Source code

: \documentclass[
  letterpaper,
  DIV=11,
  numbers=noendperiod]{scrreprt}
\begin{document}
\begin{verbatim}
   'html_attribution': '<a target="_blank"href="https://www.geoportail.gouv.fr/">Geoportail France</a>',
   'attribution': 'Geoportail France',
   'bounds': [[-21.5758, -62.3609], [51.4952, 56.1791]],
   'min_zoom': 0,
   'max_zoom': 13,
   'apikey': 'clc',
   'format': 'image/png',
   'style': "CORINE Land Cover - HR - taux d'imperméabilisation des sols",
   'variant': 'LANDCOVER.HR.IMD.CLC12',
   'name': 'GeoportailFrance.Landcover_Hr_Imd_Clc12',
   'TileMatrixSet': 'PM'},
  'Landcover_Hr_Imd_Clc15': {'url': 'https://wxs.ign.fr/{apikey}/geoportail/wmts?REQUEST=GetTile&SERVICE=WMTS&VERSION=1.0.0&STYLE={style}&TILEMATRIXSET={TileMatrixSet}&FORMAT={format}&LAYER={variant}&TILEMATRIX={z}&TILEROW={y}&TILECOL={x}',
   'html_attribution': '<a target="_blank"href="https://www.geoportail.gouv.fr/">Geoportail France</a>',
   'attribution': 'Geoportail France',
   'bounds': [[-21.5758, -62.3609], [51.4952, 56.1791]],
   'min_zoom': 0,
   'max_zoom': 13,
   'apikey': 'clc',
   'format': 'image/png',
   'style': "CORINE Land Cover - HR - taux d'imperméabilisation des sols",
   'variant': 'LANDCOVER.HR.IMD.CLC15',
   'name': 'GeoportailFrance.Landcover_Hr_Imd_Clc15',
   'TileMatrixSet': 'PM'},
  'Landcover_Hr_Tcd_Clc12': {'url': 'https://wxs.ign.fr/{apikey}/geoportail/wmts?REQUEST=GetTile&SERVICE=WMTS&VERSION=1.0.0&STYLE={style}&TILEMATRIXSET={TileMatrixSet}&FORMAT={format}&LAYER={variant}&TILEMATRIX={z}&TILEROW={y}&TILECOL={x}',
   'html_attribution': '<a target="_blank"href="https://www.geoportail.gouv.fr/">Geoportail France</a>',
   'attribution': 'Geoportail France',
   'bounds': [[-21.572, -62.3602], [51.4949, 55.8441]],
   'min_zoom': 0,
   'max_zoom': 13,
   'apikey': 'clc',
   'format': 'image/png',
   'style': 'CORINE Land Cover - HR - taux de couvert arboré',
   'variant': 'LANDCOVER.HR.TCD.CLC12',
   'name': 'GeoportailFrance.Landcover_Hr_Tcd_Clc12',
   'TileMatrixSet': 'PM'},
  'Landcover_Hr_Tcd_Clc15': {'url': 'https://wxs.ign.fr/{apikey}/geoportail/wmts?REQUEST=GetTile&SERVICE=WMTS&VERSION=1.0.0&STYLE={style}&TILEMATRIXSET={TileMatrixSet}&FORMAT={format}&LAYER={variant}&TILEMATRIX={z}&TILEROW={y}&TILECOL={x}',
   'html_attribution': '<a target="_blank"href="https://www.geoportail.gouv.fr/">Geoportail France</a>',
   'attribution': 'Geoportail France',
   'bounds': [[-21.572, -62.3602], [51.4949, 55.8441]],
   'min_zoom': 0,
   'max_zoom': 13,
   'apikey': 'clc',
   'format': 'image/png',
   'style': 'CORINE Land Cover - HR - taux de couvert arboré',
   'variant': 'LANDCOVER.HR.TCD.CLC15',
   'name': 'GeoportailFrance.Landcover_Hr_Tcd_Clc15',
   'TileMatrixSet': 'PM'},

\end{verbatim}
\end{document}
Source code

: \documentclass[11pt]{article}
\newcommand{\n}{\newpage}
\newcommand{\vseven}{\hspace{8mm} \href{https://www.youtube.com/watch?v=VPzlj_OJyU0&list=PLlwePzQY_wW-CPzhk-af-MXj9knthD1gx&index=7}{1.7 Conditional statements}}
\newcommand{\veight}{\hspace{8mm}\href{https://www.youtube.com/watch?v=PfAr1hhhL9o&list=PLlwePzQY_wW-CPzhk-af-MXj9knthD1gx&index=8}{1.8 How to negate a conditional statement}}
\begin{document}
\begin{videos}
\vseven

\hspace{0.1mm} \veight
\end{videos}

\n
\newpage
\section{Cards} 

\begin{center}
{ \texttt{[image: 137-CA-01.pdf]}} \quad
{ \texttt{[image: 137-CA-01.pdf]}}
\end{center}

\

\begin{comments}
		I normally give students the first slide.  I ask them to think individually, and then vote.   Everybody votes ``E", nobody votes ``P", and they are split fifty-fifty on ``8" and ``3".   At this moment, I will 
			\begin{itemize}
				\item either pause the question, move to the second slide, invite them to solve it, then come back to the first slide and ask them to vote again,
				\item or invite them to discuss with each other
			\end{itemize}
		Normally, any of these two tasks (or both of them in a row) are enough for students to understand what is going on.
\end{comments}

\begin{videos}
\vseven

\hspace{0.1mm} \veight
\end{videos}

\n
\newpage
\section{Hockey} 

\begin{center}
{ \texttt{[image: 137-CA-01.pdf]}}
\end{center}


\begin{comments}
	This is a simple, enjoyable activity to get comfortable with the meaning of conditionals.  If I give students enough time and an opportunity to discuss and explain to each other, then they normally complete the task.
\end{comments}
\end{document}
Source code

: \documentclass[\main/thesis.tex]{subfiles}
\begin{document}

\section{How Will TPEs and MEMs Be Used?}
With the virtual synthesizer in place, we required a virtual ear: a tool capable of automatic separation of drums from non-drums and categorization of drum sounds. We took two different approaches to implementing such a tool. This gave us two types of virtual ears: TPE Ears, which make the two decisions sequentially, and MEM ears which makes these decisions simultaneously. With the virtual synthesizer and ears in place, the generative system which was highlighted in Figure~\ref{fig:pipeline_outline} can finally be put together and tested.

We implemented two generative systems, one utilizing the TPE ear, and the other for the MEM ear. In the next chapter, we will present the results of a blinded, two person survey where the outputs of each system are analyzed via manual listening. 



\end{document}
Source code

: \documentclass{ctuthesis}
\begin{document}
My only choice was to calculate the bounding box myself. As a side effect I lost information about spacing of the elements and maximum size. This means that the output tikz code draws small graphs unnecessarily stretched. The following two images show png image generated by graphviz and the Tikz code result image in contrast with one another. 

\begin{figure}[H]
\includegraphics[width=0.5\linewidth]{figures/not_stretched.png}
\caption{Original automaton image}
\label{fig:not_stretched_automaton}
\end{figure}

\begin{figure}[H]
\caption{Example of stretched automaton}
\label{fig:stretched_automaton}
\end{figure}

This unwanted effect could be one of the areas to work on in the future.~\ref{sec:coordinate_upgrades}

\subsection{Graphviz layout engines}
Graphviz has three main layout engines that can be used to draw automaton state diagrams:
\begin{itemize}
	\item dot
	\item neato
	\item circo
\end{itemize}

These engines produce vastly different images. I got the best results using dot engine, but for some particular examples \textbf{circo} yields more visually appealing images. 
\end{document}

Problem to solve → Search the entries for the word "index", then copy every line in which it is found.

Answer area →
\newcommand{\vseven}{\hspace{8mm} \href{https://www.youtube.com/watch?v=VPzlj_OJyU0&list=PLlwePzQY_wW-CPzhk-af-MXj9knthD1gx&index=7}{1.7 Conditional statements}}
\newcommand{\veight}{\hspace{8mm}\href{https://www.youtube.com/watch?v=PfAr1hhhL9o&list=PLlwePzQY_wW-CPzhk-af-MXj9knthD1gx&index=8}{1.8 How to negate a conditional statement}}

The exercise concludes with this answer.